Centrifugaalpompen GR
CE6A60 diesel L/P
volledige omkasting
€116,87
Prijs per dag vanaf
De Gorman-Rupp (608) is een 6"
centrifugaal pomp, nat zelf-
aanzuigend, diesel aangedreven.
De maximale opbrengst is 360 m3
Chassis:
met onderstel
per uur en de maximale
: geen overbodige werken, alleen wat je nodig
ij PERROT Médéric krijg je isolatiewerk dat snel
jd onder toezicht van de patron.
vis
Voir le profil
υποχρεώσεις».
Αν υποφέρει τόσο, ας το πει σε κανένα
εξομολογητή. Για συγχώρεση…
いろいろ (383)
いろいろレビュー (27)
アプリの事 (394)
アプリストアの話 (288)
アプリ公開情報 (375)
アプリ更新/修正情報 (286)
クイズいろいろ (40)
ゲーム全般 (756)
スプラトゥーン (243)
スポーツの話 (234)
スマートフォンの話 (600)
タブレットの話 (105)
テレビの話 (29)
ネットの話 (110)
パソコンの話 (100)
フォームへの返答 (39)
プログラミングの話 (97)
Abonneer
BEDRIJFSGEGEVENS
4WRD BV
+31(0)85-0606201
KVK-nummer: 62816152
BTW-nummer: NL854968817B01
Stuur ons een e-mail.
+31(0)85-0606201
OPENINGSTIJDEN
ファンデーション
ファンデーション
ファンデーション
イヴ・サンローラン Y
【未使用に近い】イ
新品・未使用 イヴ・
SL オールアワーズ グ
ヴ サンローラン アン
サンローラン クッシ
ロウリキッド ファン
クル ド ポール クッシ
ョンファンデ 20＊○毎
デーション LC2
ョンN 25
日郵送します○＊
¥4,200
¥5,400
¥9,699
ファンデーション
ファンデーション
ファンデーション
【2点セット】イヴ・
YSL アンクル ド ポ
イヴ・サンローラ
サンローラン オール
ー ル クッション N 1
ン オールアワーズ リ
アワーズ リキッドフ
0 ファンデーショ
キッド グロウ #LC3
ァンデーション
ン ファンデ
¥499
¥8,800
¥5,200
------------------------------------------------------------
Show every line of the material above that contains the word "diesel", copied in full. Case counts.

CE6A60 diesel L/P
aanzuigend, diesel aangedreven.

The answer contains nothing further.